From NOT A LOT OF PEOPLE KNOW THAT
By Paul Homewood
h/t Ian Magness
Drax, once the UK’s dirtiest coal-fired power station, is set to stoke renewed controversy as ministers prepare to approve a multibillion-pound CO2 capture scheme it claims would make it “carbon negative”.
The scheme has infuriated greens already angered by Drax’s switch from coal to wood – burning eight million tonnes last year alone. They say Drax’s clear-cutting of forests in North America destroys the environment rather than supporting it.
Next week, however, Energy Secretary Claire Coutinho is expected to secure Drax’s future by approving a scheme to bolt two massive carbon capture plants onto Drax’s four generating units, potentially stripping out almost all their CO2 emissions.
Drax claims the scheme will allow it to remove more CO2 from the atmosphere than it produces – making it the world’s first carbon negative thermal power station. Greens claim it will destroy forests and cost consumers billions of pounds.
Ms Coutinho is also due to launch a consultation into how best to extend the subsidy system under which Drax last year received £617m from consumer bills. The scheme terminates in 2027 so Coutinho will propose extending it into at least the 2030s, keeping Drax in business for at least several years.
Schemes like Drax’s, known as bioenergy with carbon capture and storage, or Beccs, are highly controversial – green groups argue that cutting down forests to generate electricity destroys the environment rather than protecting it.
Drax produces about 4pc of the UK’s electricity so ministers are keen to protect it on energy security grounds too.
The idea underpinning Beccs schemes is that as plants and trees grow they capture CO2 from the air via photosynthesis.
If they are burned then that CO2 is released back into the air so there is no overall loss or gain. This means wood-burning on its own can be described as “low carbon”.
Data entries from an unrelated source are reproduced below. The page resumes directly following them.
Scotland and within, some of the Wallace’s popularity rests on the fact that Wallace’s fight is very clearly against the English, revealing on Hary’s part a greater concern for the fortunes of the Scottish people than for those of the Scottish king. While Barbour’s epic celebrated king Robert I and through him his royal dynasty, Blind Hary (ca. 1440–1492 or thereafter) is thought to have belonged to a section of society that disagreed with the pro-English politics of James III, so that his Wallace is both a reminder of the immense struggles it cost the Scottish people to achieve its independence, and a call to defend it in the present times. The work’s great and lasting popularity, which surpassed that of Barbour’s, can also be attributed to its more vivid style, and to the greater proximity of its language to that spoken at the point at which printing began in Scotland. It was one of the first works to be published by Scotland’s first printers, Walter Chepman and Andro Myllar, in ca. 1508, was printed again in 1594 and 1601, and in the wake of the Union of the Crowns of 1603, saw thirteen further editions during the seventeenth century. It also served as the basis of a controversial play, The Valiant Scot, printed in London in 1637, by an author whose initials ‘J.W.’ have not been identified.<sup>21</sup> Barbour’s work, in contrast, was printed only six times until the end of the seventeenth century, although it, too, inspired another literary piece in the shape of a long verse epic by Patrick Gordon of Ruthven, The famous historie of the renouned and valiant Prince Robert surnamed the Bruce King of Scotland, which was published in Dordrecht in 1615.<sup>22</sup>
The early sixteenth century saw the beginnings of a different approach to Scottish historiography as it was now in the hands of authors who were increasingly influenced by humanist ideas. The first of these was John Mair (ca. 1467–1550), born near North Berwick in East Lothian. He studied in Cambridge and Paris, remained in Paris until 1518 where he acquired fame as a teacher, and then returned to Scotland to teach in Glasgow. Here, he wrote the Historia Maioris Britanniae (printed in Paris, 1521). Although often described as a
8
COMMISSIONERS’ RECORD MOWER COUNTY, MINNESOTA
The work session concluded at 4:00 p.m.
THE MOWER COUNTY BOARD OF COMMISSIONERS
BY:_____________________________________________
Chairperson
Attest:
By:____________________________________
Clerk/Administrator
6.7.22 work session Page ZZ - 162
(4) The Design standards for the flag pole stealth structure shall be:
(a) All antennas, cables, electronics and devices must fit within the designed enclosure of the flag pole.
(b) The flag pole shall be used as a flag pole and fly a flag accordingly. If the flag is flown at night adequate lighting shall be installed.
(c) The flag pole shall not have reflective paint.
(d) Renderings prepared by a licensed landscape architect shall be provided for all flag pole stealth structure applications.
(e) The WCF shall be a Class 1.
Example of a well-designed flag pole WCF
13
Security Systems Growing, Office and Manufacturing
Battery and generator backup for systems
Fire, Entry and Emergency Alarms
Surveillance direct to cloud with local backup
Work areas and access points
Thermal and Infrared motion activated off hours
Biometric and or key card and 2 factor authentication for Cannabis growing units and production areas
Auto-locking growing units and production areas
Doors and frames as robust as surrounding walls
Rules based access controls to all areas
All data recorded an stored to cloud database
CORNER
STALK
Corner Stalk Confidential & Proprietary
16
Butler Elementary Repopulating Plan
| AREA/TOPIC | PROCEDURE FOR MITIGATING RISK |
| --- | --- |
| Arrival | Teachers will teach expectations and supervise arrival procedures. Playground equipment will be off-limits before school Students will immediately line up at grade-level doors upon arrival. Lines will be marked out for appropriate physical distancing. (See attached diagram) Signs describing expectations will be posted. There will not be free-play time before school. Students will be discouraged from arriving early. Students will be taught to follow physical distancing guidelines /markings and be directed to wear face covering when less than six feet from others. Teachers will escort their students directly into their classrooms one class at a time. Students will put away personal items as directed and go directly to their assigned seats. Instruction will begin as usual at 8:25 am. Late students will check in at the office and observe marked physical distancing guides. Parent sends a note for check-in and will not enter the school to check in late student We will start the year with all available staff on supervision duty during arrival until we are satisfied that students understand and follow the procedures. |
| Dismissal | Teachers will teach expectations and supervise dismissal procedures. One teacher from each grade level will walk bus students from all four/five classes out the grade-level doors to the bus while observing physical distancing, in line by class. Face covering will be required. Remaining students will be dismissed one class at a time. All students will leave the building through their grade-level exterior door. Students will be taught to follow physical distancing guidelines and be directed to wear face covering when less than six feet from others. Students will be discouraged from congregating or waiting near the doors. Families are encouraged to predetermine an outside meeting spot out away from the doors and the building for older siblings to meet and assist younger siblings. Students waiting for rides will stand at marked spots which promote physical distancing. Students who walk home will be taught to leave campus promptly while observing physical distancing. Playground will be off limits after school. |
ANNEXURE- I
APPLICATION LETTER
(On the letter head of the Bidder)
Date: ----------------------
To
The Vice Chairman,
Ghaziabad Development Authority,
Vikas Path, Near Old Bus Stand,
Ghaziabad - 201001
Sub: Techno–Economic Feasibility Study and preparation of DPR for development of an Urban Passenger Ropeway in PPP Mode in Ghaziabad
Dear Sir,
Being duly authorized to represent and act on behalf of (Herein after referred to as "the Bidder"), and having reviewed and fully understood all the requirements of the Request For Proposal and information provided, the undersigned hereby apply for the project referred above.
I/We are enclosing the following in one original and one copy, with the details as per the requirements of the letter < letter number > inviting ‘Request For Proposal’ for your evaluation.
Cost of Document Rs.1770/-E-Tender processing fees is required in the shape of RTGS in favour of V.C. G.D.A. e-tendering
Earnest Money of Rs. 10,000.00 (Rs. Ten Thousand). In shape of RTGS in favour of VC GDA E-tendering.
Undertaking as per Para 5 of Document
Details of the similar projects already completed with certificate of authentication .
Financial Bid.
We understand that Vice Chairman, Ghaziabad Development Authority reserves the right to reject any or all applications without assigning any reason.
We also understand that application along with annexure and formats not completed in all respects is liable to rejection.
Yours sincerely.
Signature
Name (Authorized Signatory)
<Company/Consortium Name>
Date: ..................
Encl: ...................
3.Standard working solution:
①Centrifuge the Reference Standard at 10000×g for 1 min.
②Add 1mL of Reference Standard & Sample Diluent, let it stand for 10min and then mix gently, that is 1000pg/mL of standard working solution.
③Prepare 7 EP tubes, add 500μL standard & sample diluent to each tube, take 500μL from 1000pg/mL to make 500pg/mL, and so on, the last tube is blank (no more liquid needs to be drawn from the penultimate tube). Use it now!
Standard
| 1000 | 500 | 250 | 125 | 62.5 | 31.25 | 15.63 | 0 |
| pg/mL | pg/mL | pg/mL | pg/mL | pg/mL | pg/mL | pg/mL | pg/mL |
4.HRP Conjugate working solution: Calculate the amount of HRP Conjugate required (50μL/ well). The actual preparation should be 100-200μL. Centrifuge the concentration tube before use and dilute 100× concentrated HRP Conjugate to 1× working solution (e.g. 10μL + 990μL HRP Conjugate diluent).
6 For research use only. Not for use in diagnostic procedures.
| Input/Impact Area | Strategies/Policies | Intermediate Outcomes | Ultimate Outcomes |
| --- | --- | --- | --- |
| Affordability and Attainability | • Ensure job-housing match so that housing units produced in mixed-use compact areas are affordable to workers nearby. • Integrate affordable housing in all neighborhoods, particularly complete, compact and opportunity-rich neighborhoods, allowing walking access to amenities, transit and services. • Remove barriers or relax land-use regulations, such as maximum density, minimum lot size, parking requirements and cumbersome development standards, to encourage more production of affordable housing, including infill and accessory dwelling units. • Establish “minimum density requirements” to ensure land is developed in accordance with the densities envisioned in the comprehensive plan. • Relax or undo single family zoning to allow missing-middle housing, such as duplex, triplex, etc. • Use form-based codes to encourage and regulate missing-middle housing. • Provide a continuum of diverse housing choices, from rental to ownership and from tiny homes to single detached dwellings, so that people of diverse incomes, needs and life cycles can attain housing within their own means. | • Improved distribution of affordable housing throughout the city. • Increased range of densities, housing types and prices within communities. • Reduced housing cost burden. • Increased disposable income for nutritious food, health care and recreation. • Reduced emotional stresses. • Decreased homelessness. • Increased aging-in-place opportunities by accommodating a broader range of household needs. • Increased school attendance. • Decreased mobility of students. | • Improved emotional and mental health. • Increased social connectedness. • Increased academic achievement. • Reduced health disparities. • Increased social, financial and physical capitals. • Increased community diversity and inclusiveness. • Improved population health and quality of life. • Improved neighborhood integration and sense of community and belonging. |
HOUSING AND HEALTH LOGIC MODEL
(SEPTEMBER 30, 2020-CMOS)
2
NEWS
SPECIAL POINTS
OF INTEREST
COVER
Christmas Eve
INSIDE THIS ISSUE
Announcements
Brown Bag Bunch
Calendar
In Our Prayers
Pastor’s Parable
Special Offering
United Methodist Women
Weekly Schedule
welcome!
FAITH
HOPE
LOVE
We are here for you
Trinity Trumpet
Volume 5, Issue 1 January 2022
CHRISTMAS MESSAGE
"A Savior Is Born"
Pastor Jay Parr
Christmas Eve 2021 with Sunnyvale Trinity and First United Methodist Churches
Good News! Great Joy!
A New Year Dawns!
However, if the CO2 from burning wood is captured and permanently buried underground, as Drax proposes, then the process actually removes CO2 from the atmosphere permanently. This would make it “carbon negative”.
Such claims infuriate environmentalists and Drax’s plans have been opposed by Friends of the Earth, Client Earth and Ember. They say that despite changing from coal to wood Drax remains the UK’s largest single source of CO2 emissions at more than 13 million tonnes a year.
Tomos Harrison, an analyst at global energy think tank Ember, said: “UK energy bill-payers have already paid billions to Drax to burn wood for electricity, a practice which is unlikely to reduce the UK’s contribution to climate change and could actually be increasing it.
“Beccs is an unproven and controversial technology that cannot be guaranteed to deliver negative emissions and will cost bill-payers even more.
“Instead of continuing support for wood-burning in the UK we should be investing in wind and solar which bring down energy bills and make a genuine positive contribution to the UK’s climate change efforts.”
I can’t describe it better then the Greens – it’s doubling down on destroying virgin forests in North America, it’s massively expensive, and it may not even work.
Drax alone are talking of investing billions, and on top of that comes the costs of piping it all away to the North Sea. We already know that Carbon Capture plants require a lot of energy to work, meaning that much of Drax’s electricity will be wasted in the process.
Simply extending the existing subsidy schemes for another 15 years, which will the very least Drax will demand, will cost £10 billion. All of this will end up being added to our energy bills.
And for what? Even if it works perfectly, carbon capture will only save 4% of the UK’s emissions, some 15 million tonnes a year or so. A mere drip in the ocean of the world’s total emissions.